Qu’aurait-on connu des pratiques de Theo Francken sans la chute du gouvernement Michel ?

Theo Francken a ouvert "un canal de migration opaque, n'offrant pas les garanties d'un traitement équitable et ne répondant pas au prescrit habituel en matière de sécurité". Ce n’est pas l’opposition qui le dit mais bien l’administration dont l’ex-secrétaire d’état avait la responsabilité !

Incarner une politique

Dès l’installation du gouvernement, la N-VA entendait marquer les esprits. Elle obtenait les portefeuilles liés au nouvel ordre qu’elle entendait incarner. Fini le laxisme de la " gauche " (en ce compris les libéraux au pouvoir depuis 1999), les nationalistes s’installaient à l’Intérieur (rebaptisé ministère de la Sécurité et de l’Intérieur (sic) dans cet ordre), à la Défense et l’Asile et Migration.

Theo Francken prend les habits de cette nouvelle politique (guère différente sur le fond avec celle du gouvernement précédent), se profile comme le rempart face à une migration aux excès souvent fantasmés. Ses partenaires laissent faire.

Si effectivement au début, il y a la volonté d’accorder des visas humanitaires à des populations ciblées, le système a fini par échapper à tout contrôle. Et puisque le secrétaire d’état insistait beaucoup sur le côté discrétionnaire des procédures, il est assez logique qu’il en assume aujourd’hui la responsabilité politique.

Recadrages vains

Tout heureux de bénéficier d’un secrétaire d’état devenu populaire dans une matière sensible (comme Maggie De Block sous le gouvernement Di Rupo), Charles Michel n’avait d’autre choix que de se limiter à des recadrages réguliers quand le personnage exagérait quelque peu.

Tout qui avait l’outrecuidance de critique les excès ou les dérives du système Francken se voyait rembarré à la gauche Maximilien.

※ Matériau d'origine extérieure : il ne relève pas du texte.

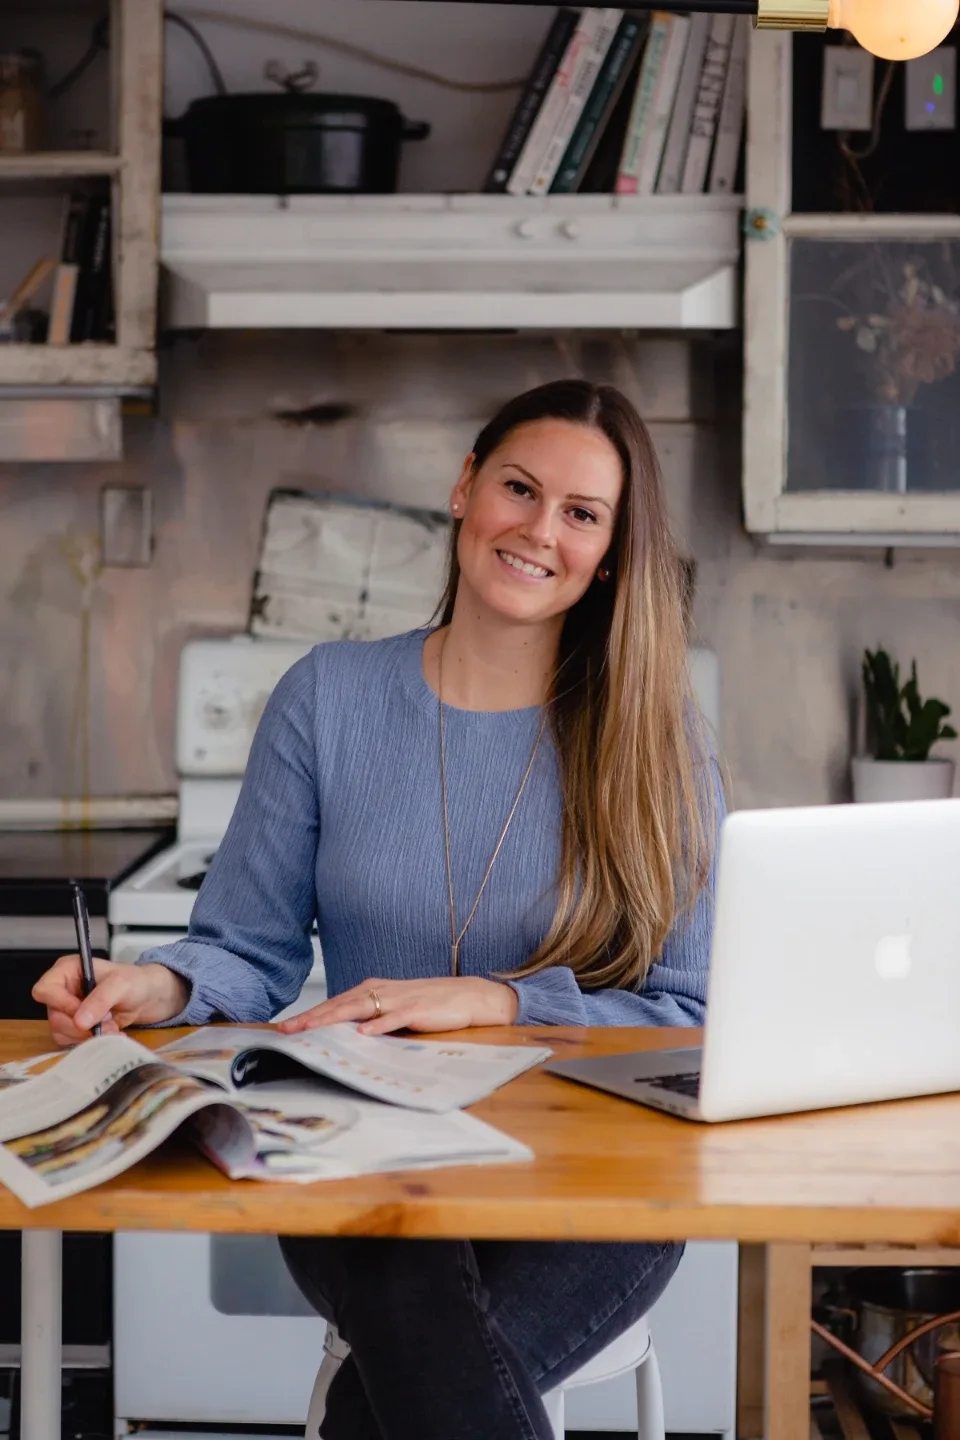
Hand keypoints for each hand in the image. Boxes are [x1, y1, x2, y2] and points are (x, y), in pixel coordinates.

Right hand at [32, 955, 190, 1046]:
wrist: (150, 997)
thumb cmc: (137, 981)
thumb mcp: (122, 984)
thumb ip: (100, 999)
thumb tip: (79, 1021)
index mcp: (67, 970)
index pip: (45, 990)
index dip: (61, 1004)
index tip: (83, 1012)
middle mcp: (63, 990)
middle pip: (53, 1016)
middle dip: (81, 1025)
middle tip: (106, 1024)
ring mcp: (68, 1010)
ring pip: (61, 1032)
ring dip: (87, 1036)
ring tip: (111, 1027)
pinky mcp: (76, 1026)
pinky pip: (72, 1041)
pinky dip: (90, 1041)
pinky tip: (109, 1033)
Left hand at [277, 976, 518, 1036]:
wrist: (468, 996)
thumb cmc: (431, 1004)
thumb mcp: (394, 1008)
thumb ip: (371, 1016)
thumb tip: (343, 1032)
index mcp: (374, 989)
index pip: (335, 1003)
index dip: (310, 1014)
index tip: (286, 1027)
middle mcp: (382, 991)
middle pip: (340, 1004)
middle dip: (311, 1017)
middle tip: (286, 1030)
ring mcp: (399, 999)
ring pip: (359, 1008)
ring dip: (333, 1018)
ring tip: (311, 1029)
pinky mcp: (417, 1010)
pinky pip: (394, 1018)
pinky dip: (379, 1025)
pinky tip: (364, 1033)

C’est pourtant dans l’entourage du secrétaire d’état que l’on retrouve une organisation défaillante, des visas distribués hors critères clairs pour les années 2017 et 2018, soit après les grandes opérations de sauvetage, après la crise migratoire : on est passé de 200 visas en 2014 à plus de 2000 en 2018, monnayés, avec des demandeurs dont on ignore souvent tout, parfois disparus depuis dans la nature ou qui n’ont même pas introduit de demande !

Maggie De Block a repris ses anciennes fonctions et donc fait éplucher les activités de son successeur/prédécesseur et aussi rival électoral dans la circonscription du Brabant Flamand.

Aujourd’hui, dans le cadre de ce dossier, un mandataire N-VA qui avait ses entrées au cabinet Francken, dort en prison. Les nationalistes tentent de maintenir leur poulain éloigné de l’affaire qui de toute façon pèsera dans la campagne, et peut-être pas uniquement pour la N-VA.